El Rompedor de Tierras y el Formador del Vacío se miraron, como si no pudieran entender sus palabras.

—Hijo, ¿qué tan profundas eran estas mazmorras que encontraste en tu camino a la Isla Demonio? —preguntó el Rompedor de Tierras, con un extraño brillo en sus ojos.

Damián se sintió extraño bajo las intensas miradas de los dos ancianos, pero respondió con sinceridad de todos modos. —¿Hasta el fondo del océano, alrededor de diez a doce kilómetros?

Los dos seres antiguos sonrieron con expresiones cansadas, como diciendo: «Los jóvenes de hoy son demasiado listos».

Realmente le dio escalofríos. Por fin, el Formador del Vacío explicó:

—Incluso nosotros no podemos sentir nada más profundo que cuatro a cinco mil metros bajo el agua. El maná que viaja a través del aire y el agua es diferente—se diluye, y la mayor parte apenas llega. Sabía que solías ser un explorador, pero vaya, eso es impresionante.

Damián abrió mucho los ojos. Cierto. Había olvidado por completo que el agua debilita las firmas de maná. Su sentido de maná había alcanzado tal nivel que apenas notaba tales cambios. Para él, un monstruo por encima del Rango de Rey a más de cincuenta kilómetros de distancia era claro como el día. Algunos segundos rangos ni siquiera podían sentir tan lejos.

—Hay una posibilidad de que pueda encontrarlo, si está cerca… —murmuró Damián.

Tanto el Rompedor de Tierras como el Formador del Vacío asintieron.
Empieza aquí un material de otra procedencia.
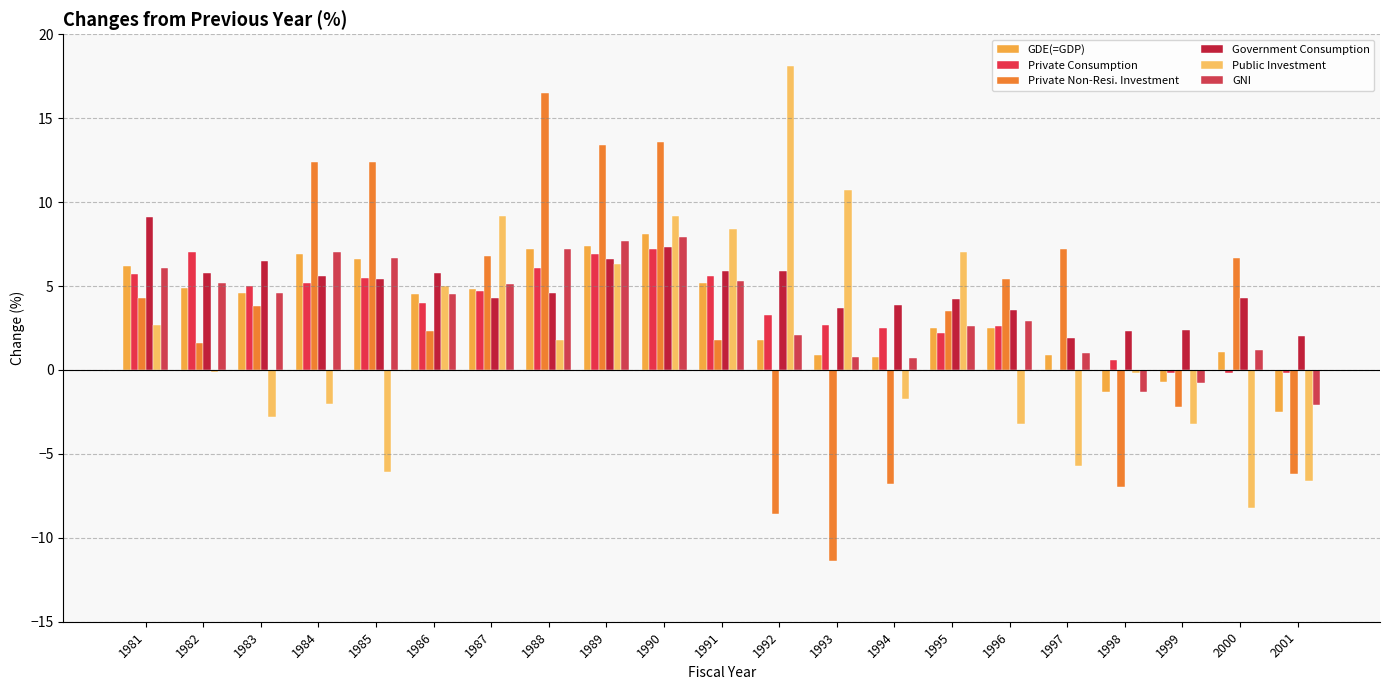

What is the sum of the Private Consumption values at 1987 and 1986?

8.7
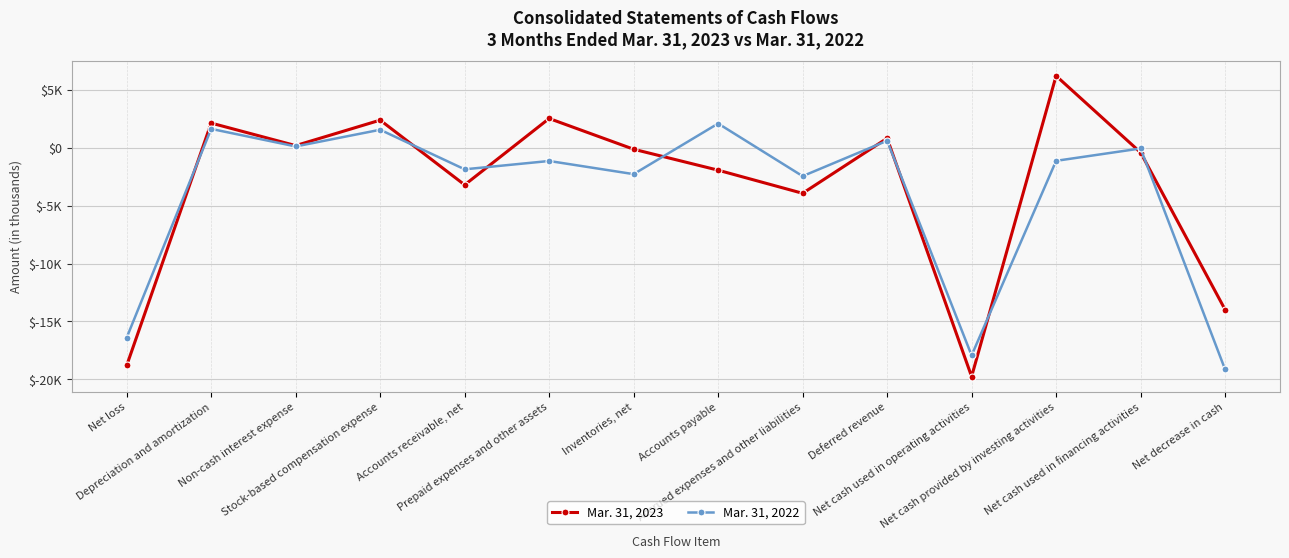

What is the spread (max minus min) of values at Net decrease in cash?

5160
Luego el Formador del Vacío dijo, sintiendo algo fuera de lugar:

—¿Por qué viniste aquí, por cierto?

—No es tan importante. Primero ocupémonos de esta reliquia maligna. Si más miembros del culto están vivos, seguramente intentarán llegar a ella —dijo Damián. Su necesidad de tecnología de comunicación no era tan importante como dejar algo tan peligroso sin vigilancia.

Los tres se lanzaron al aire y volaron a toda velocidad hacia el amplio océano.